L’interpretazione di Toni Servillo (premiato come miglior attore all’European film Awards) è innegabilmente molto positiva. Tutti infatti conoscevamo la parlata, la postura e i modi di gesticolare particolarissimi del “Belzebù”della DC e l’attore campano lo rende alla perfezione. Non cade in una semplice imitazione da cabaret, ma sceglie e riproduce al meglio i suoi tratti più caratteristici. In casi come questo il merito va sicuramente anche al regista.
I dialoghi sono interessanti e ben recitati, i fatti storico - politici vengono proposti in maniera coinvolgente e il ritmo della pellicola è decisamente buono. Tuttavia, come nel “La grande bellezza”, l’ultimo terzo di pellicola mi è sembrato un po’ più moscio.

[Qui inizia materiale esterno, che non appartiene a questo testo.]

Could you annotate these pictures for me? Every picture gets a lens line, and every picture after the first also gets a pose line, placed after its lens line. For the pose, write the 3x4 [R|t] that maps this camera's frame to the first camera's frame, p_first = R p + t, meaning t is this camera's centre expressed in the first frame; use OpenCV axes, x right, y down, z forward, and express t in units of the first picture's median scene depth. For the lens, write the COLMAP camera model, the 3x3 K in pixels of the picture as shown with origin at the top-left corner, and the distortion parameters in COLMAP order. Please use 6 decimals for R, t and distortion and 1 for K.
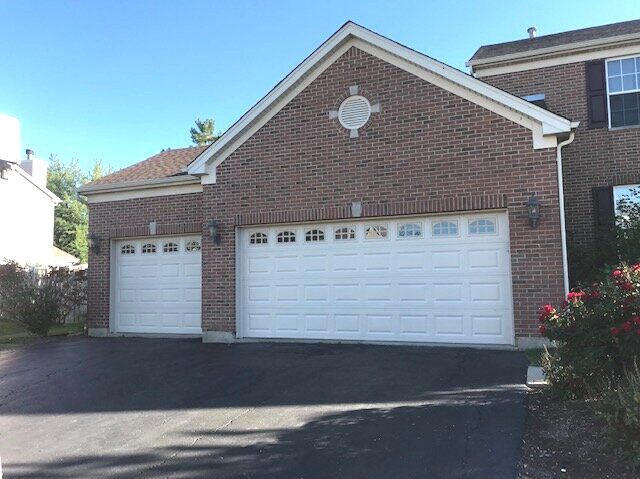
lens RADIAL K [[496.6, 0, 319.7], [0, 496.6, 238.4], [0, 0, 1]] dist [0.016569, 0.001198]
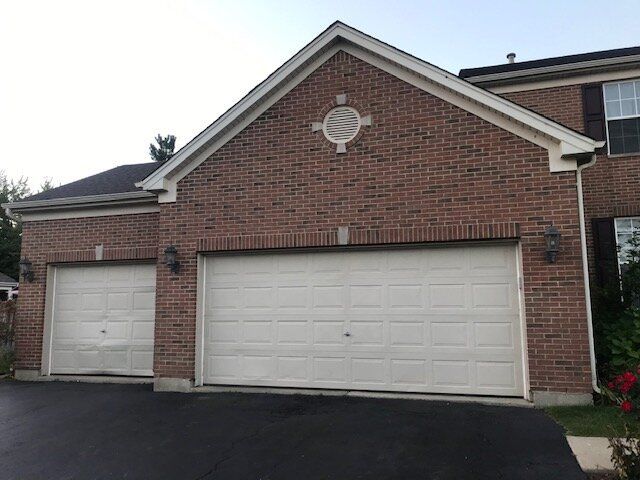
lens RADIAL K [[496.6, 0, 319.7], [0, 496.6, 238.9], [0, 0, 1]] dist [0.016569, 0.001198]
pose [[0.996670, 0.022046, 0.078509, -0.032684], [-0.018046, 0.998520, -0.051301, -0.008886], [-0.079524, 0.049714, 0.995593, 0.150945]]
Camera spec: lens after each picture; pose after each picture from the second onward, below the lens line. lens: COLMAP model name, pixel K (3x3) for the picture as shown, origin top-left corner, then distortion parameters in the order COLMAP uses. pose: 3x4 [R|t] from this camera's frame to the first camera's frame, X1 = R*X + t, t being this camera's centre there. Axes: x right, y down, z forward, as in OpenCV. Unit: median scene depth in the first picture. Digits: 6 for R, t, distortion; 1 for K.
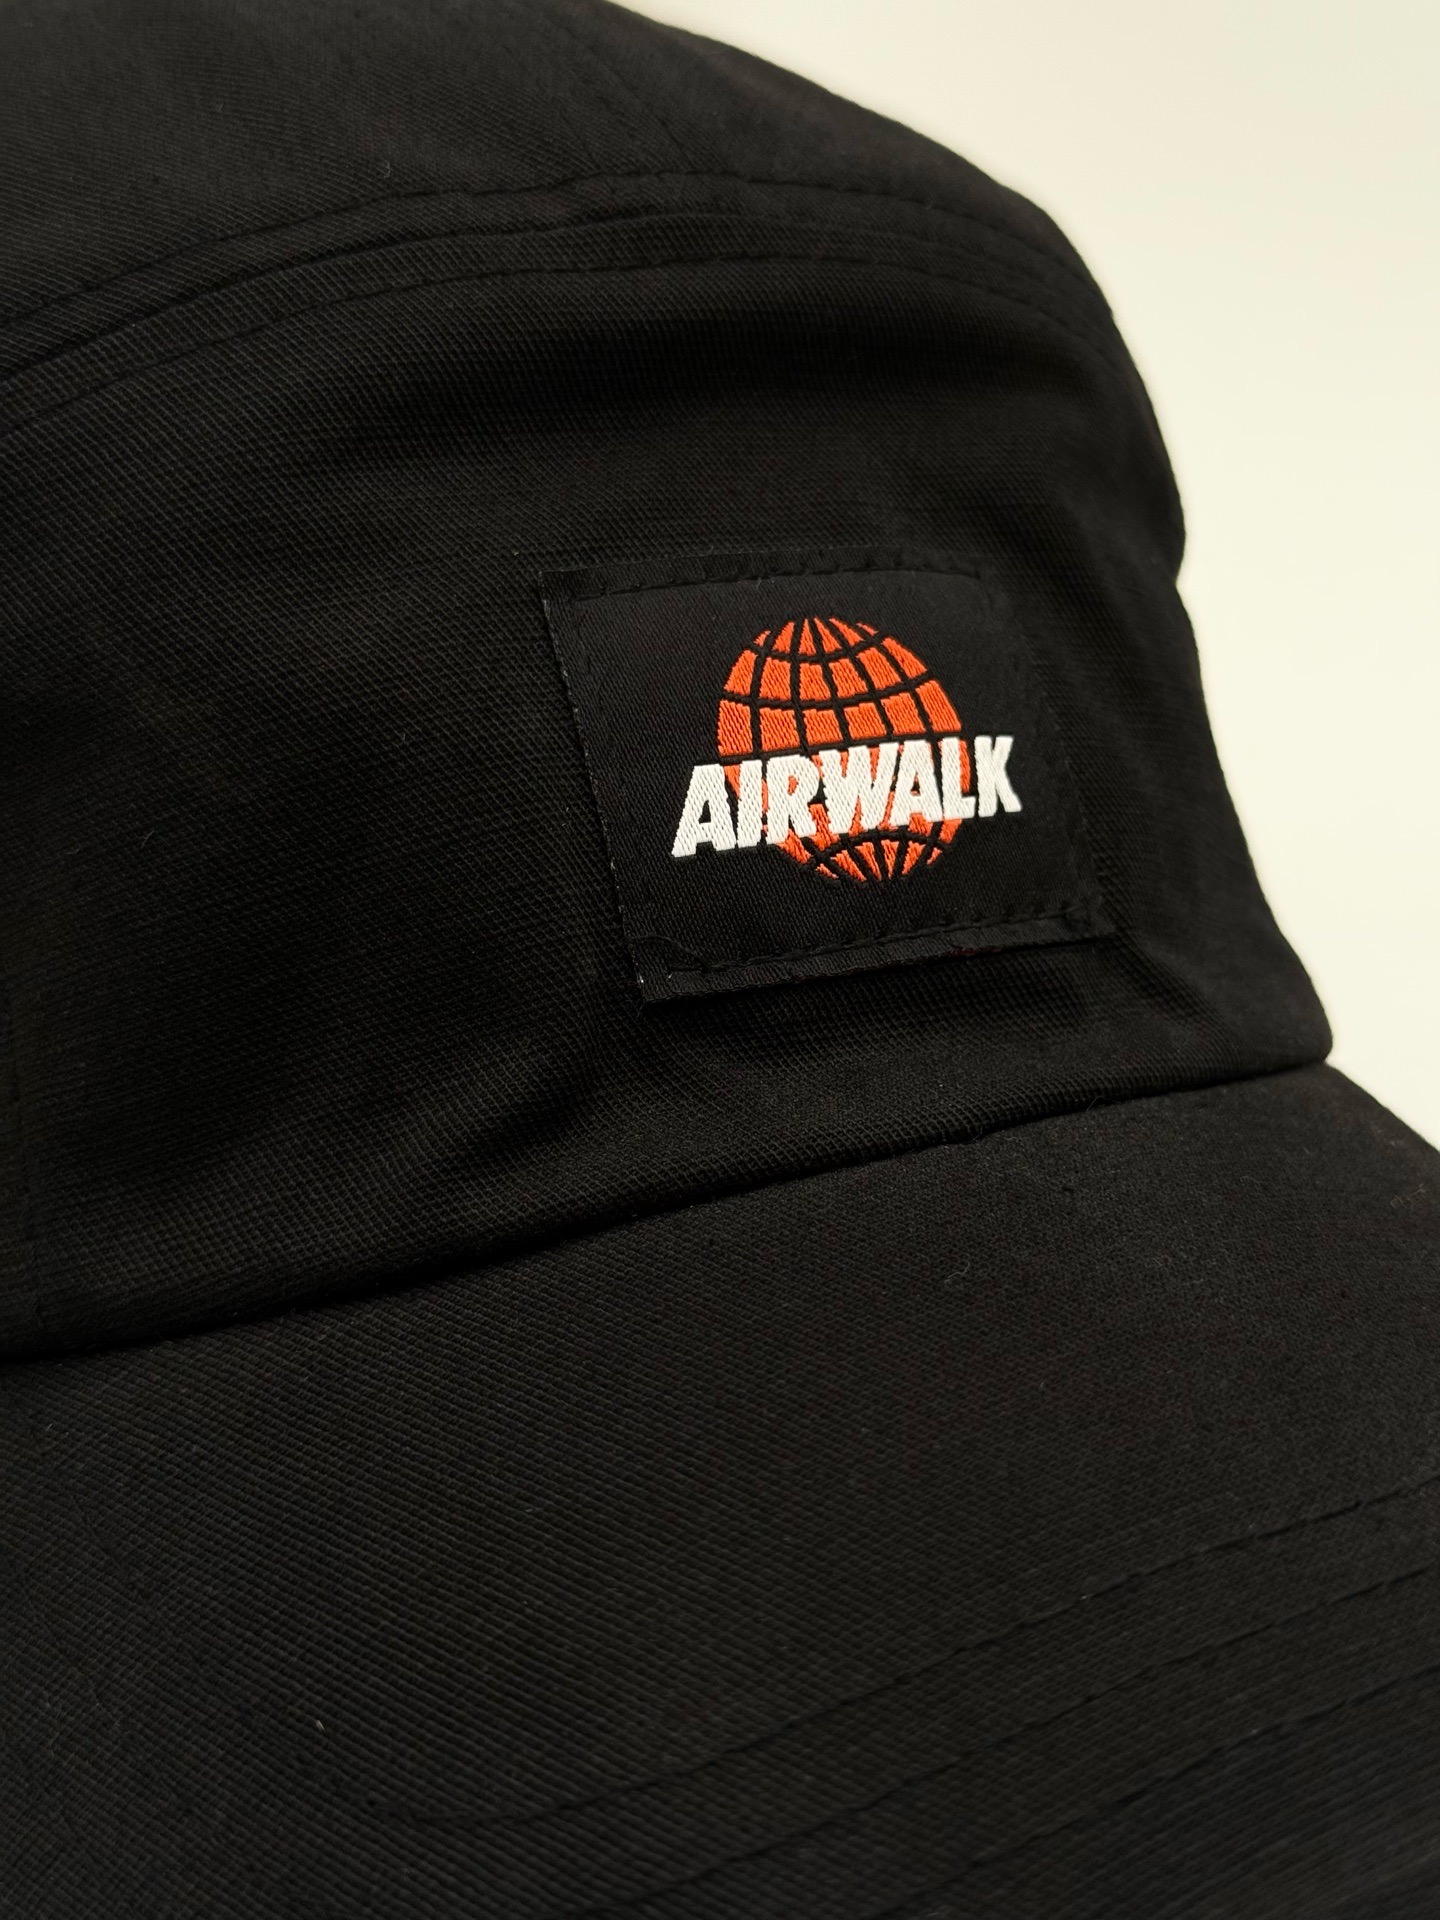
lens RADIAL K [[2690.5, 0, 722.5], [0, 2690.5, 959.0], [0, 0, 1]] dist [0.127003, 0.000000]
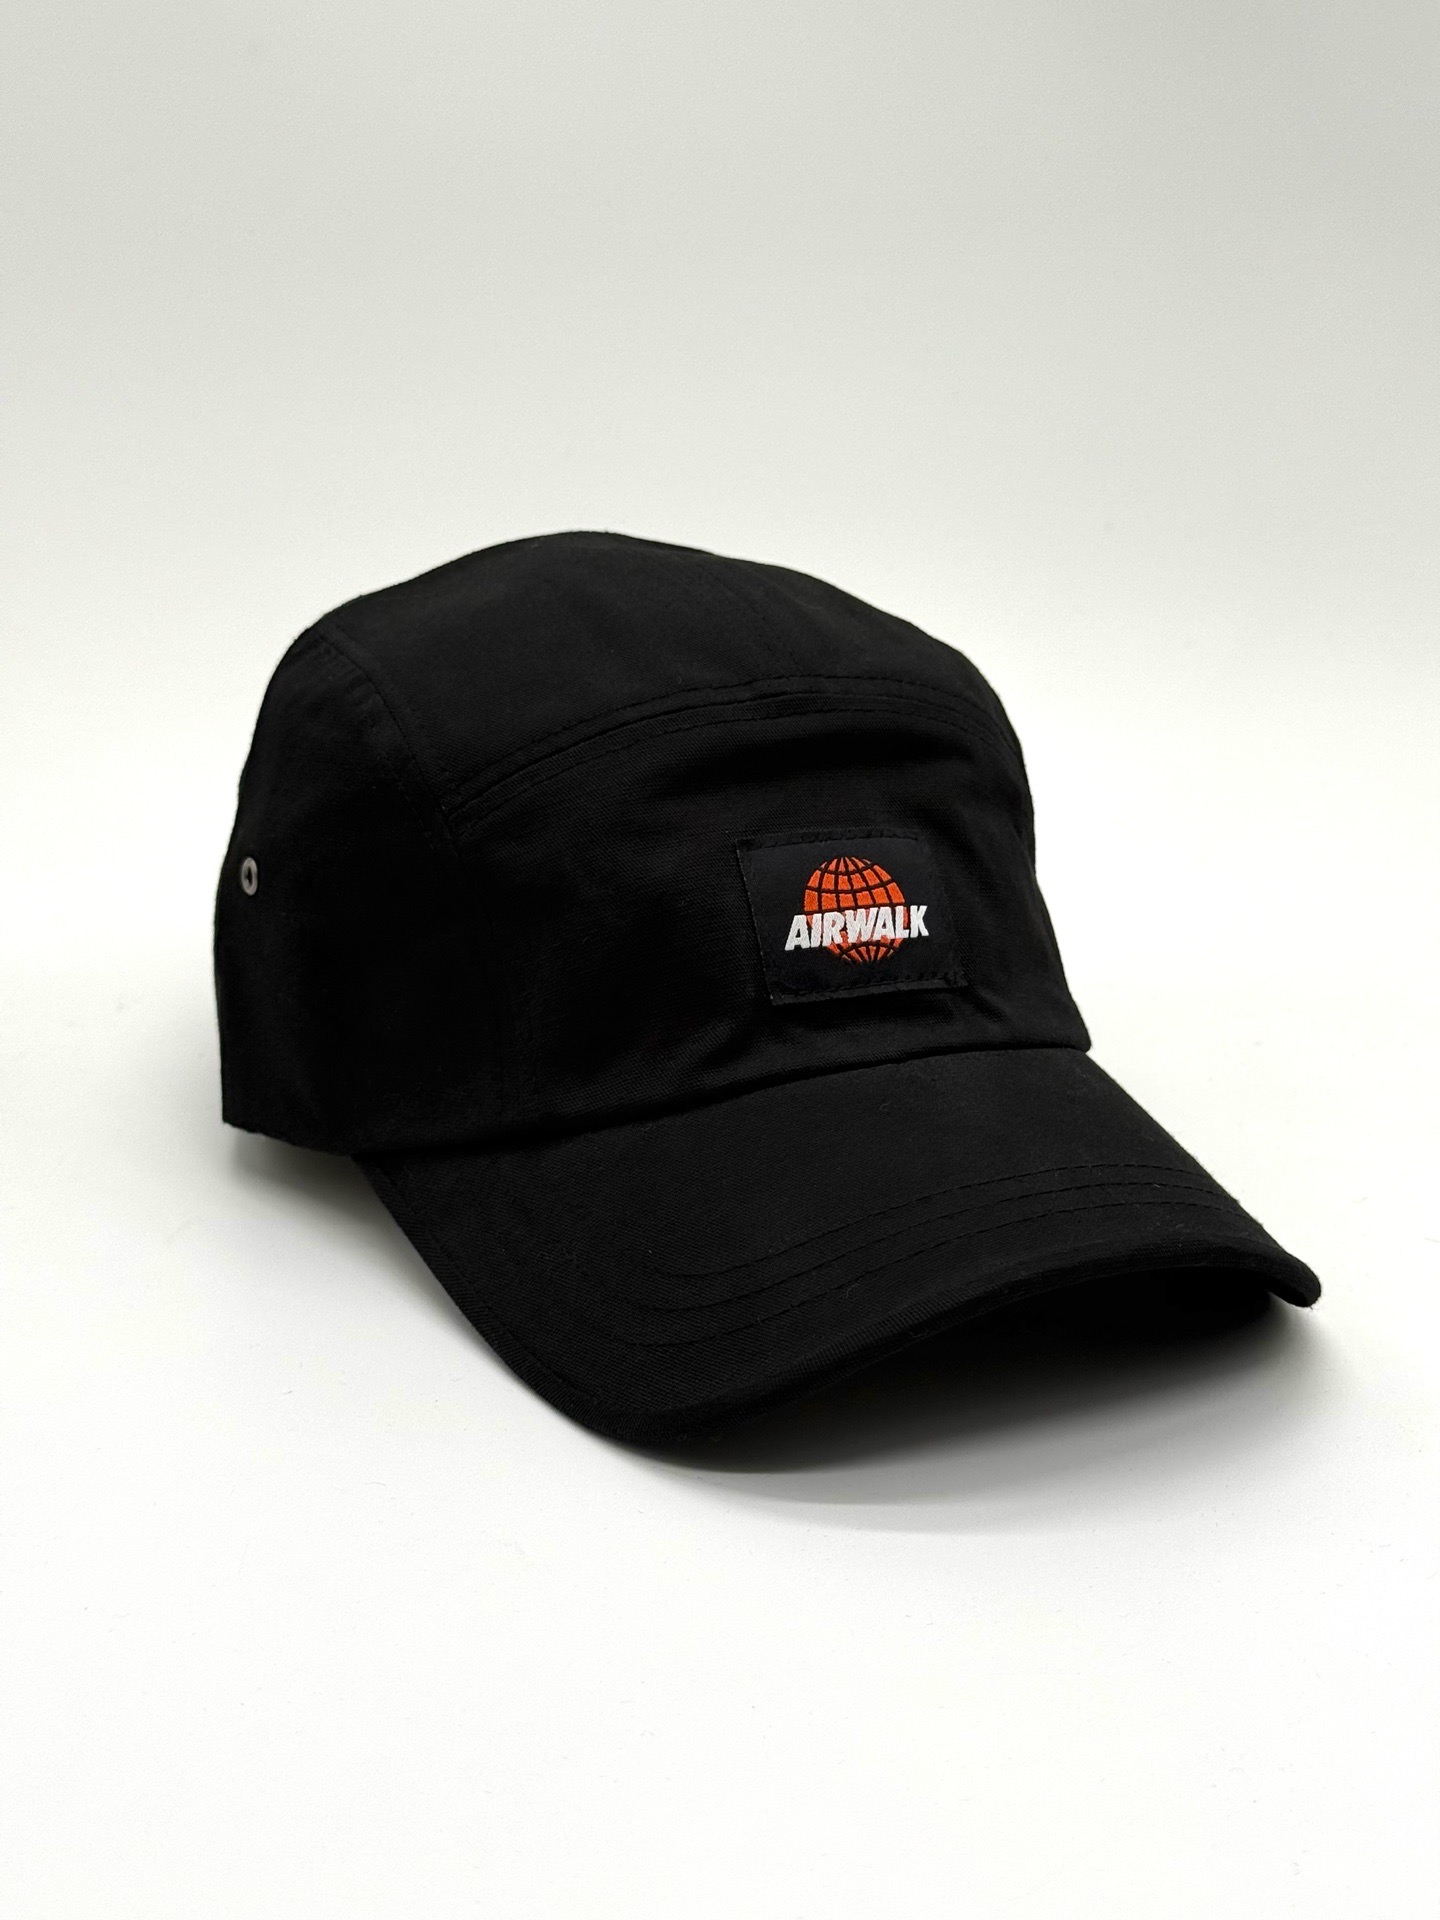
lens RADIAL K [[2690.5, 0, 722.3], [0, 2690.5, 958.8], [0, 0, 1]] dist [0.127003, 0.000000]
pose [[0.997033, 0.016288, -0.075231, 0.110636], [-0.020631, 0.998144, -0.057304, 0.113670], [0.074158, 0.058687, 0.995518, -1.499078]]
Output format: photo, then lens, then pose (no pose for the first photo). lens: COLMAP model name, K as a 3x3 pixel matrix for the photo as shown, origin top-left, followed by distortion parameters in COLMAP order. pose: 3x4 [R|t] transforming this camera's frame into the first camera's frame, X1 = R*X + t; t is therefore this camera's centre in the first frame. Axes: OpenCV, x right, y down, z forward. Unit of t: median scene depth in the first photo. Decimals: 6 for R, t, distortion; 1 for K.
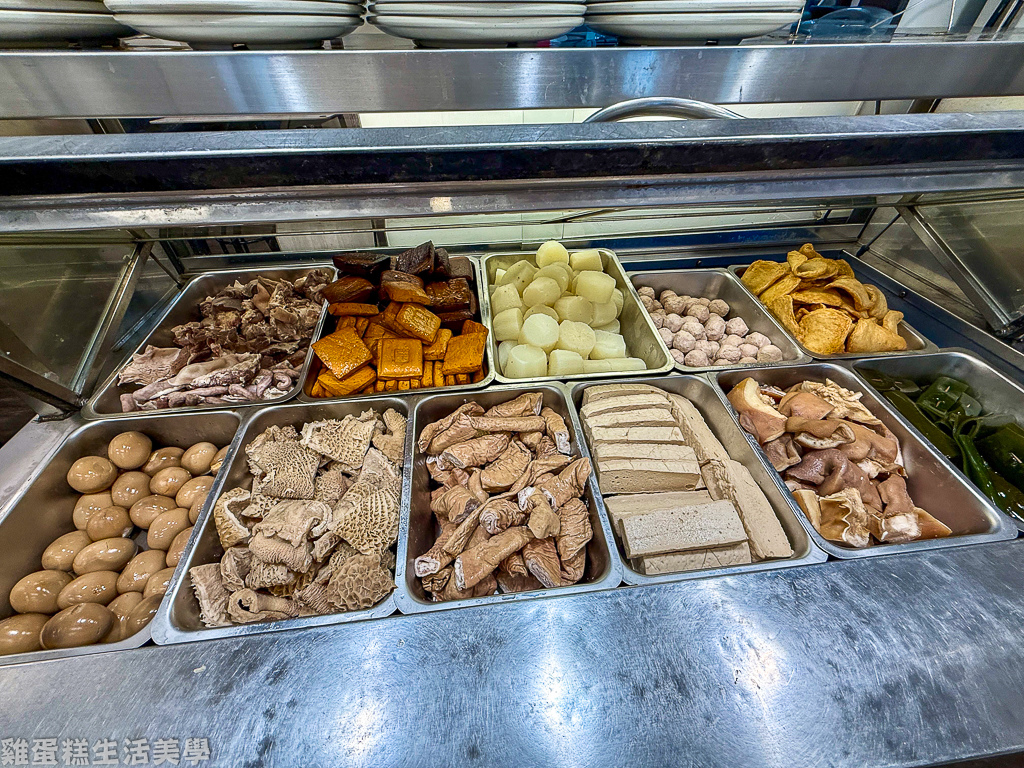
lens RADIAL K [[409.9, 0, 511.9], [0, 409.9, 385.2], [0, 0, 1]] dist [-0.000205, -0.000011]
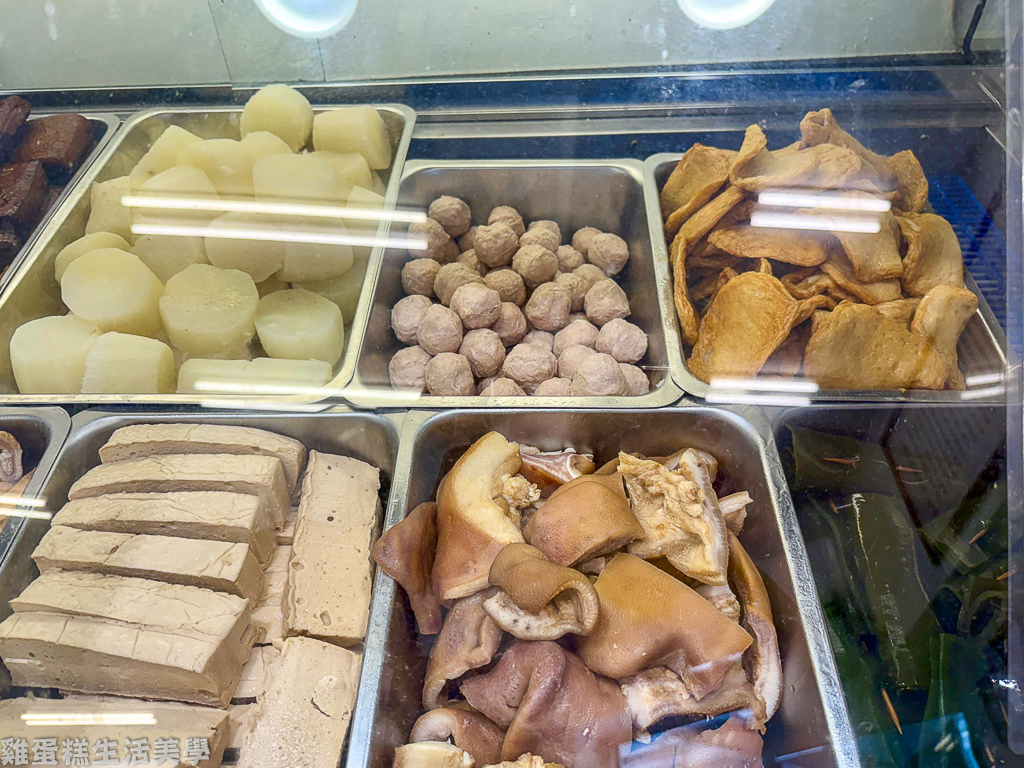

Dall’avviso di garanzia consegnato a “Don Giulio” all’inizio del processo per mafia è tutto un po’ pesante e l’attenzione cala proprio quando la tensione dovrebbe salire. Tuttavia il finale con Andreotti apparentemente imperturbabile che in realtà pian piano sbianca mentre gli viene descritta (dal PM?) la più terribile delle verità possibili sulla sua vita e quello che ne segue, direi che riscatta, almeno in parte, questo “peccatuccio”.
Ora… Tirando le somme… Non sono un fan delle pellicole storico - biografiche, qual è in sintesi “Il divo”, e non avevo mai apprezzato un’opera di Sorrentino, ma sono stato pompato di brutto perché vedessi questo film e mi ricredessi sul regista partenopeo, quindi sono curioso di sapere altre opinioni per provare a capire se sono riusciti a plagiarmi visto che, tirando le somme, do a questa pellicola una buona sufficienza.
(Ste Bubu)

1 commento:

  1. Anche il quarto film di Sorrentino non mi è piaciuto. Il suo quinto che vedo. E salvo solo il suo primo, d’esordio.
    Non mi piace l’impostazione data alla pellicola: il solito coreografico (pacchiano hollywoodiano, finirà là coi vari Muccino, Tornatore etc…) Sorrentino, anche quando proprio non se ne trova il motivo.
    Il ritmo è quello della rabbia di fronte a tanto scempio politico, al potere, intendo. Attori mediocri tendono a rendere ironica la sequenza che dovrebbe solo generare sdegno. Non riesco a dire parole positive nemmeno su Servillo (ancora una volta), interpretazione macchiettistica, quindi nego :) .
    Con percorso inverso al tuo, passo ora ai contenuti che, ancora peggio della forma, mi paiono davvero confusi e superficiali. Pur supponendo le stesse ingiustizie, la rappresentazione del Rasputin del XX° secolo nostrano mi è parsa artificiosa e superficiale. Risultato? Colpo mancato, a mio avviso. Romanzo confuso, raffazzonato. Ha le sembianze del quadro veritiero? No. E’ utile? No. E’, almeno, bello?...boh.
    Se, poi, il film voleva essere più ironico di quanto io pensassi, allora chiedo scusa, ho sbagliato tutto. Perché in esso ci sono momenti di ridicola tenerezza (splendidi e melensi momenti sulle note di Renato Zero, pessimi) non inscrivibili nemmeno in una pellicola di genere grottesco.
    Insomma, non capisco i motivi che possono aver mosso produttori e autori a rappresentare (così) alcuni fotogrammi della parte finale della scabrosa carriera, lasciando la pellicola senza fondamenta, mero esercizio estetico (che non ho apprezzato) e propagandistico (solo per gli autori, purtroppo, ecco il colpo esploso a vuoto).
    Nemmeno dopo una notte a chiacchierare su quel farabutto, consiglierei al mio interlocutore di guardarlo, vi basta?